Requirement:
List each line in the records below that contains the string "barcode". Case counts.

---+---

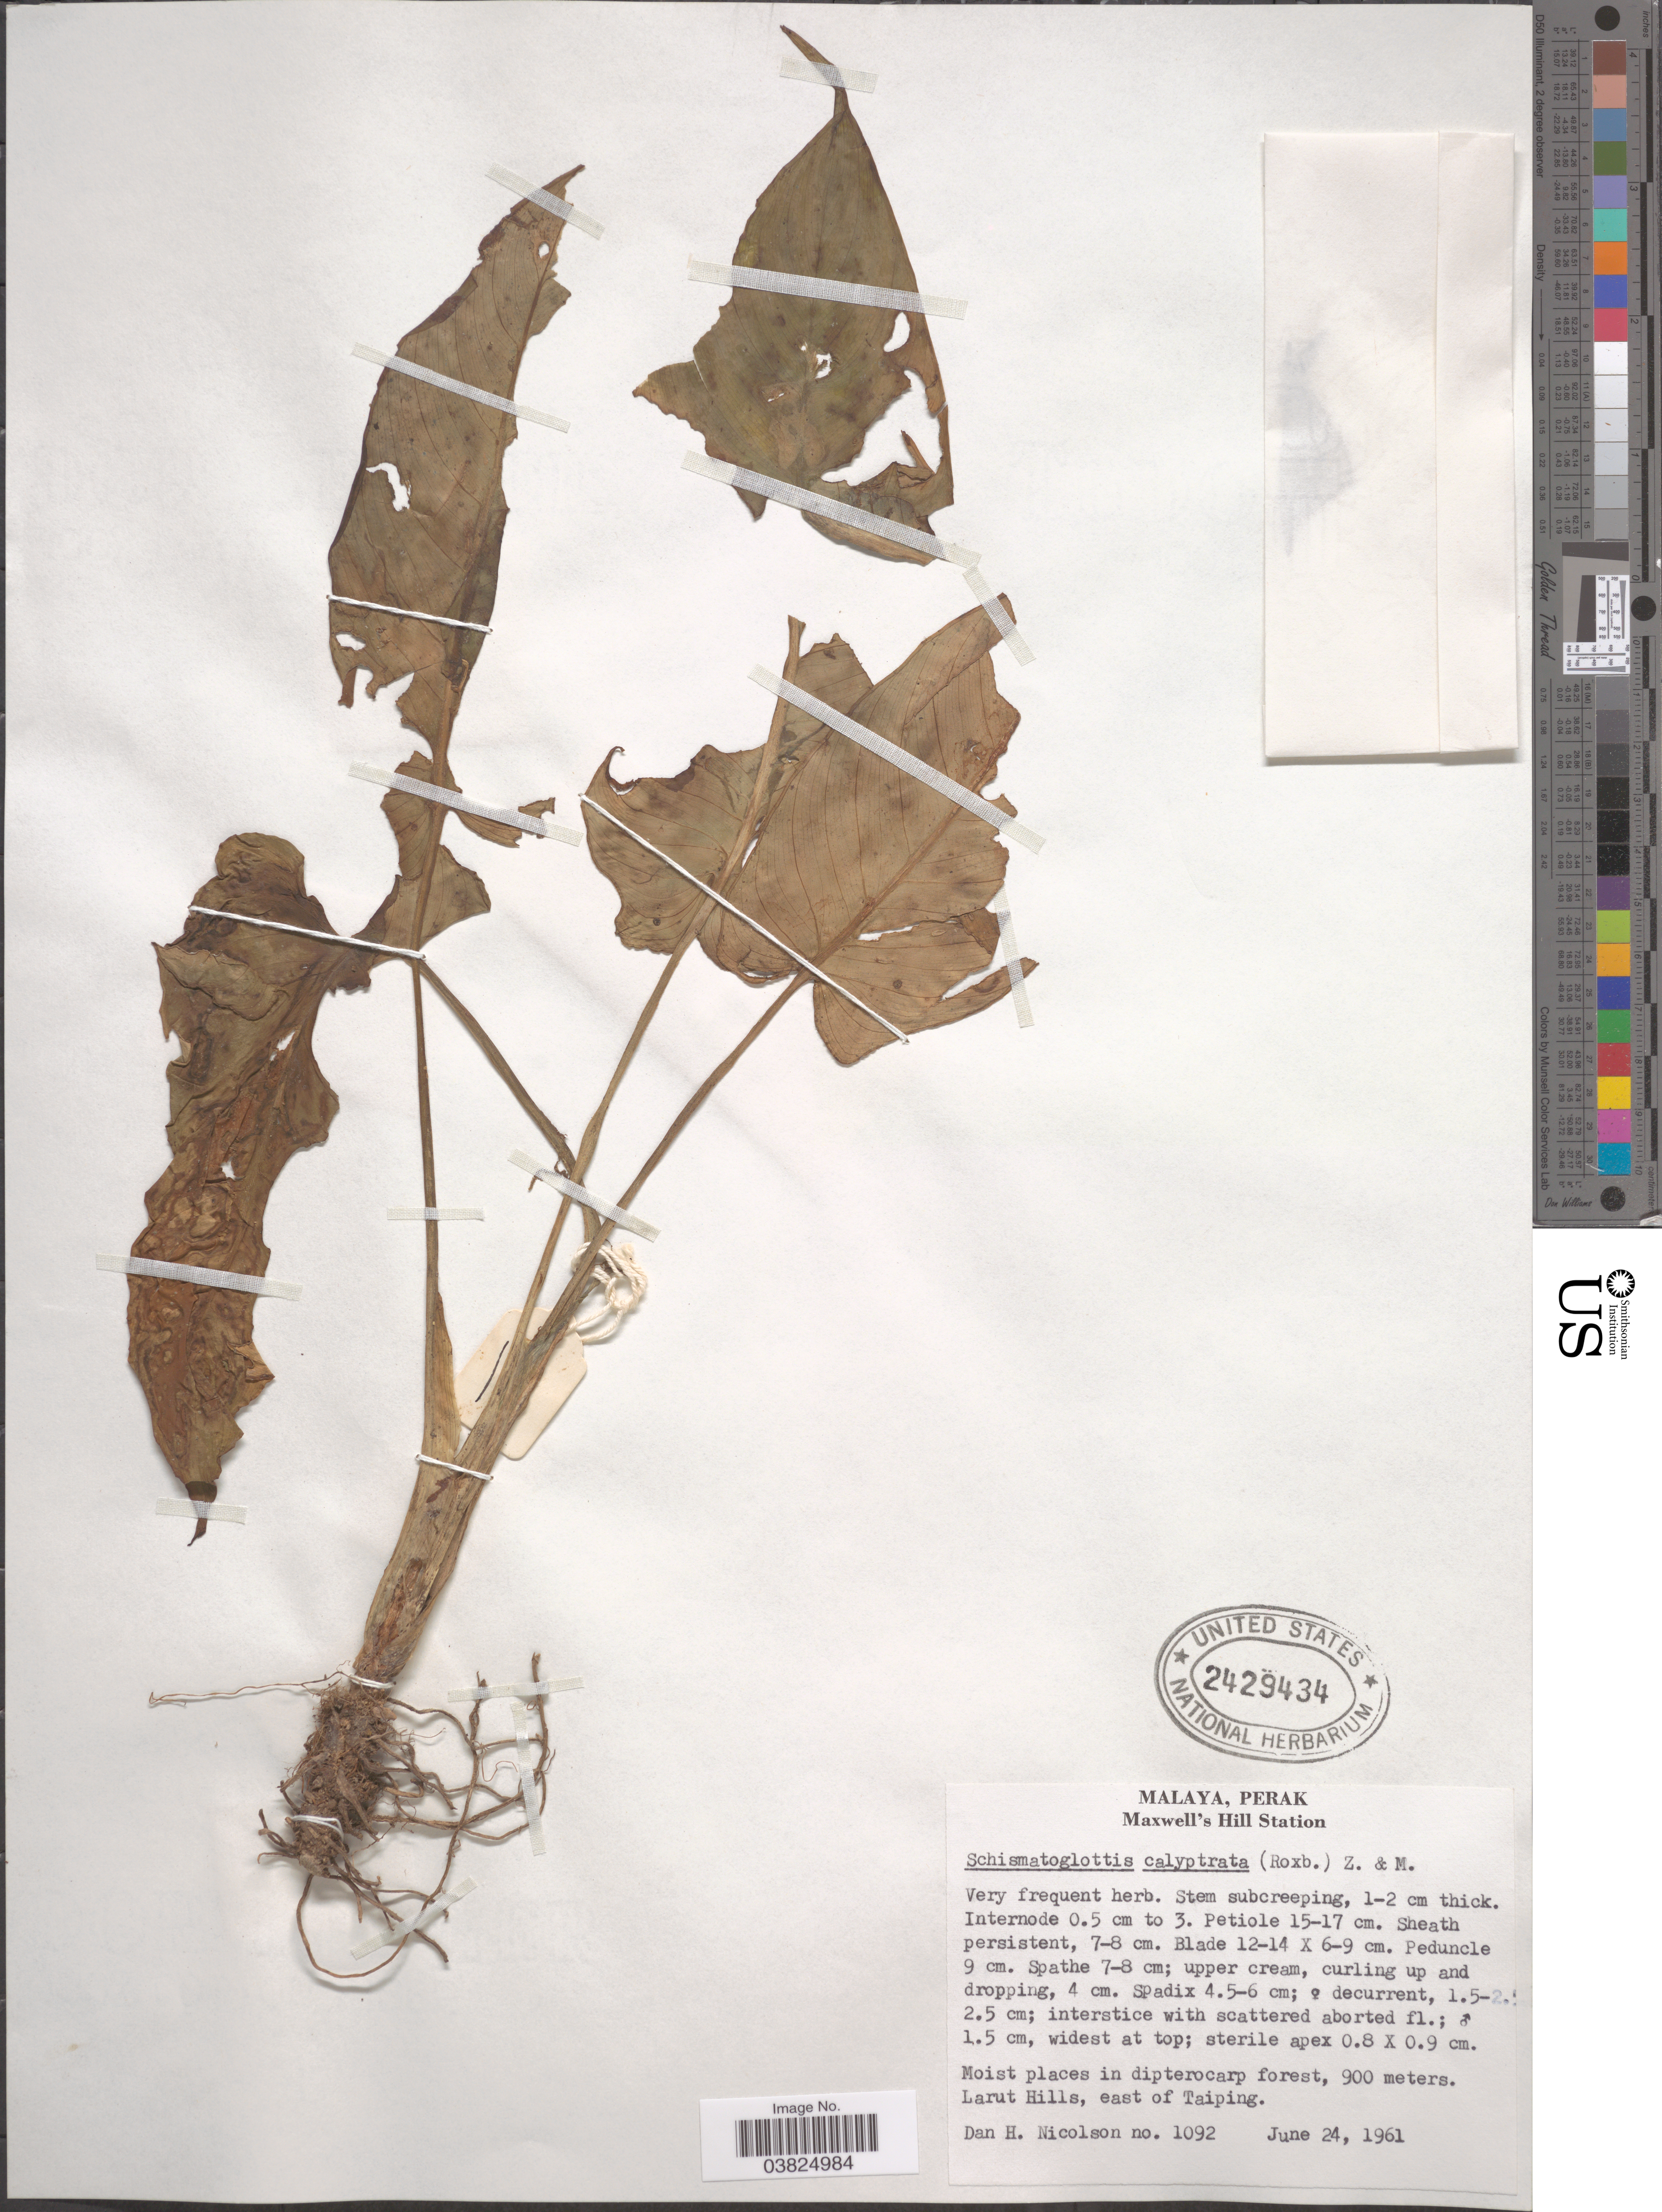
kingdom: Plantae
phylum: Tracheophyta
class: Liliopsida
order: Alismatales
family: Araceae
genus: Schismatoglottis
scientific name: Schismatoglottis calyptrata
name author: Zoll. & Moritzi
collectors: D. H. Nicolson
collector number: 1092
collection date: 1961-06-24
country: Malaysia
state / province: Perak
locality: Malaya, Maxwell's Hill Station. Larut Hills, east of Taiping.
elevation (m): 900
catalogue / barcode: US 2429434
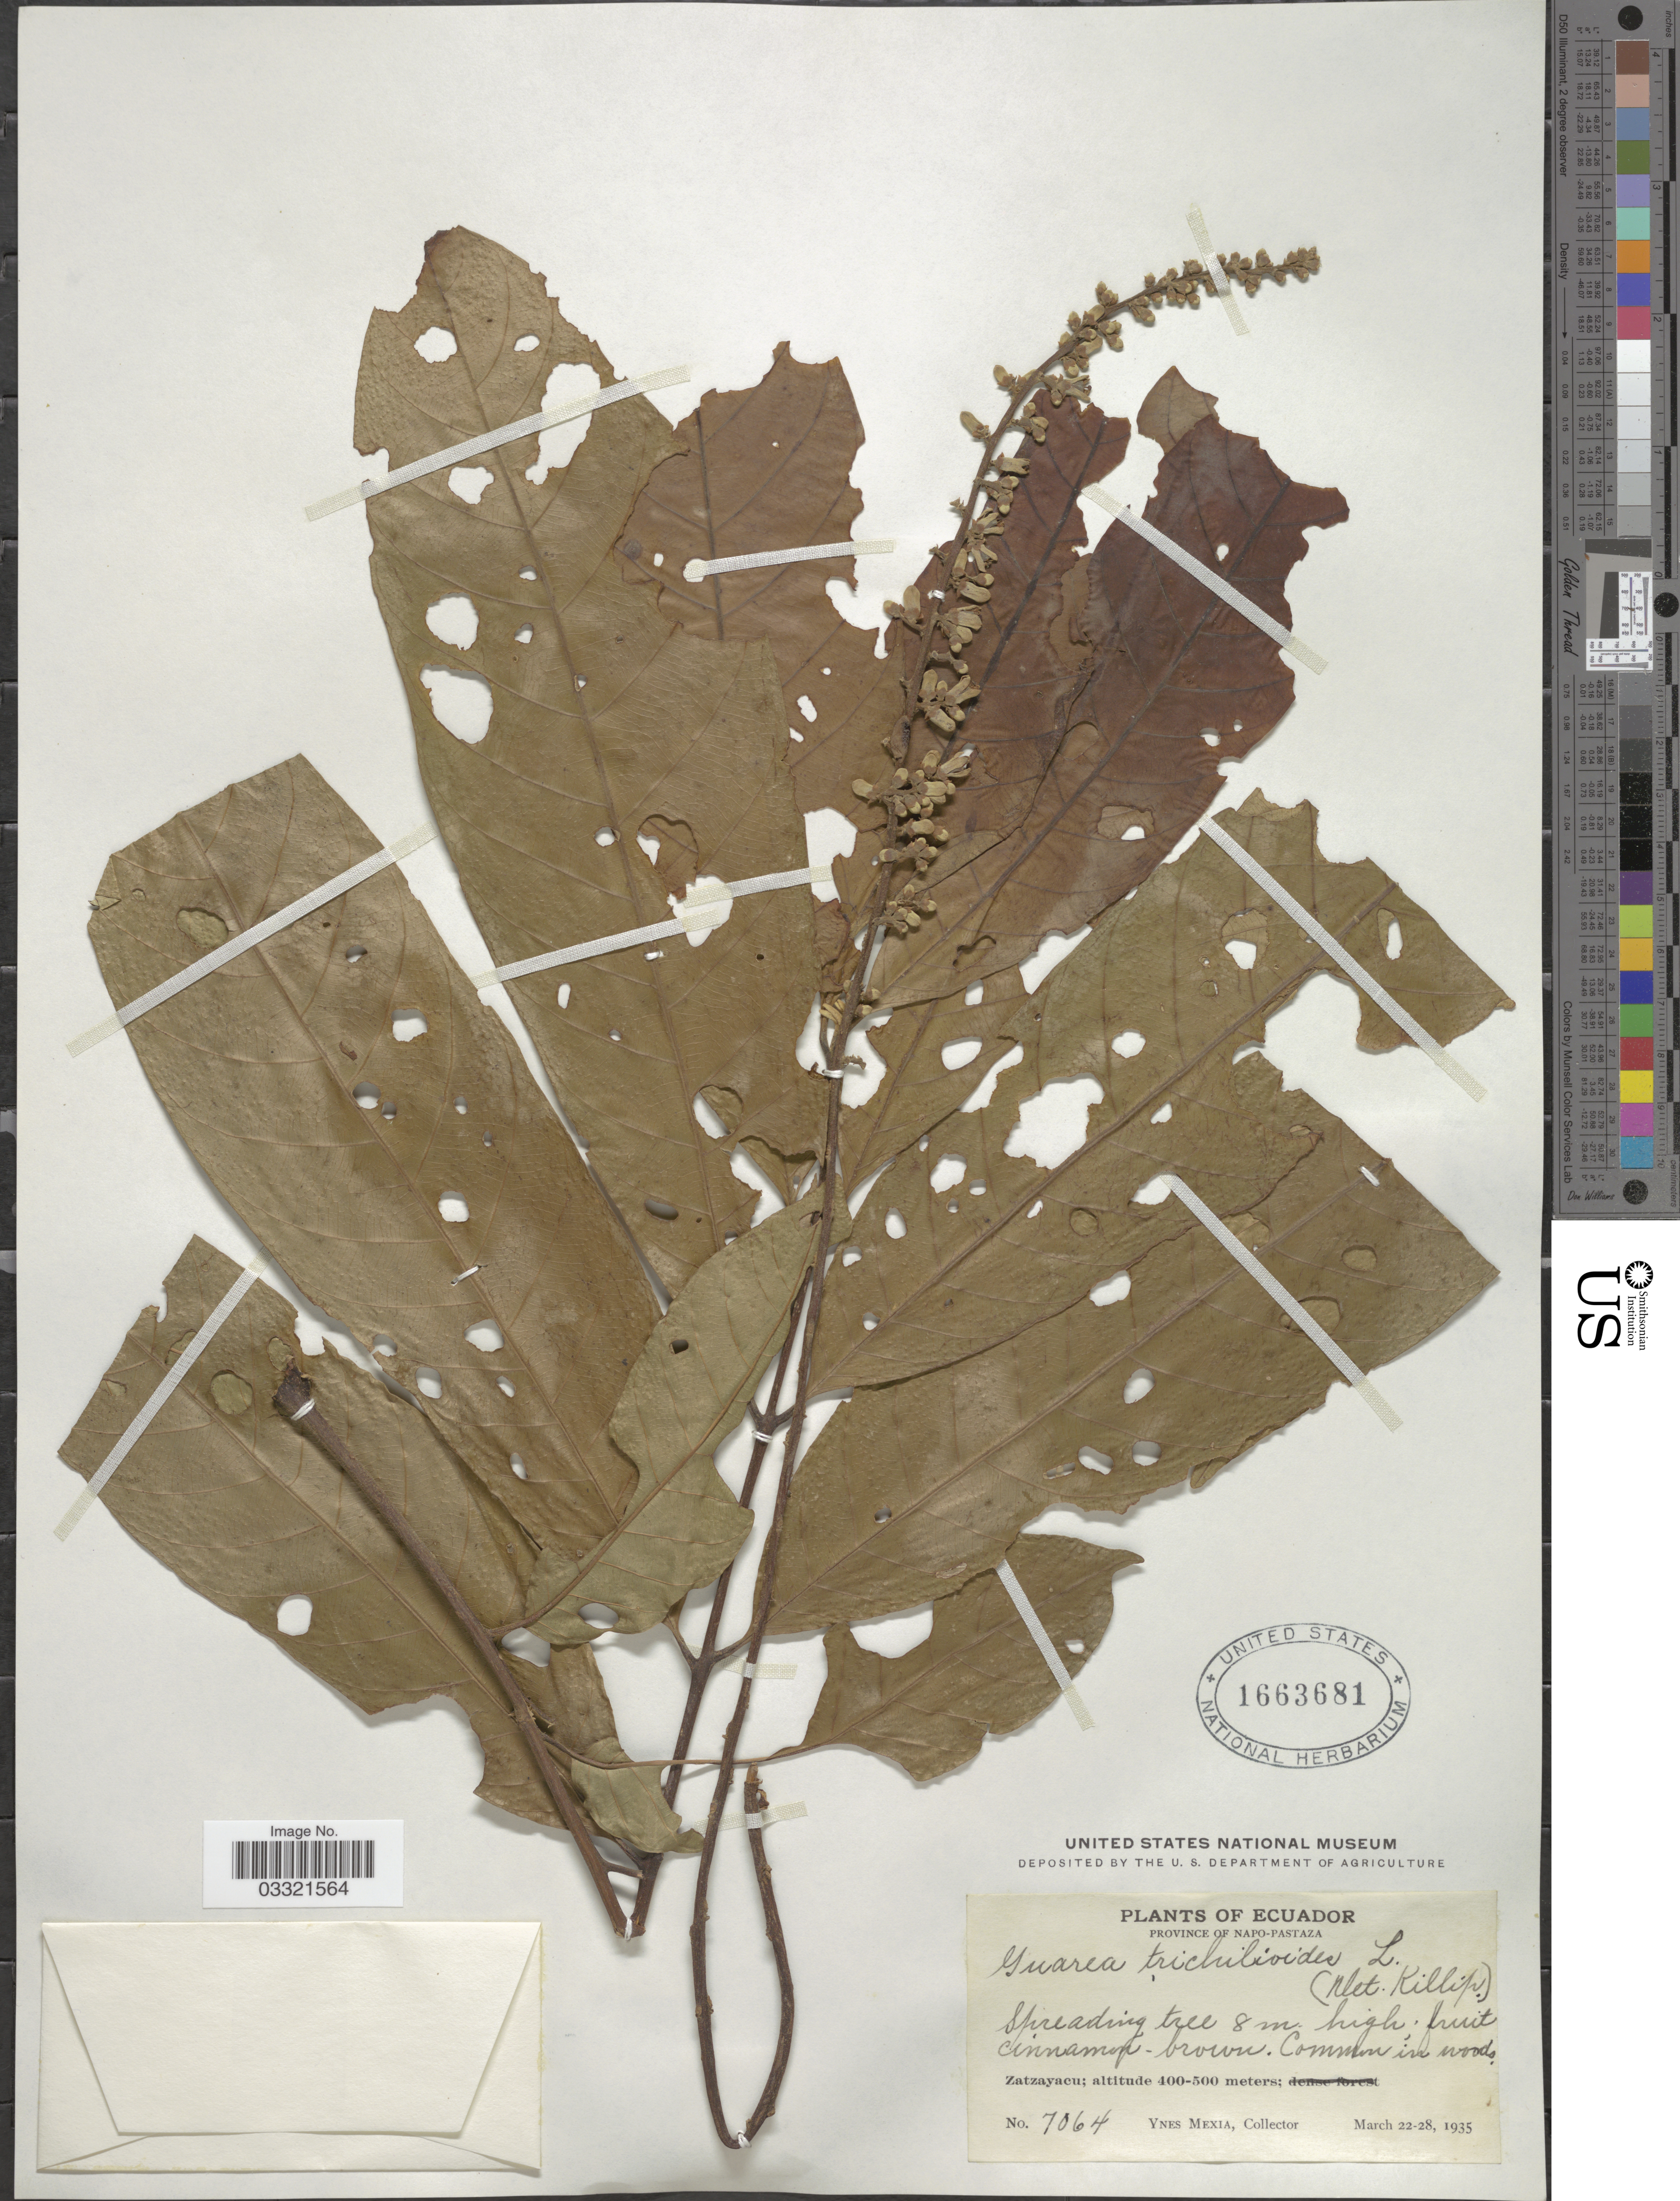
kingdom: Plantae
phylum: Tracheophyta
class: Magnoliopsida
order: Sapindales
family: Meliaceae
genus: Guarea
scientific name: Guarea guidonia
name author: (L.) Sleumer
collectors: Y. Mexia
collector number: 7064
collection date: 1935-03-22/1935-03-28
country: Ecuador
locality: Province of Napo-Pastaza. Zatzayacu.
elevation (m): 400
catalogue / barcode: US 1663681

---+---

Result:
catalogue / barcode: US 2429434
catalogue / barcode: US 1663681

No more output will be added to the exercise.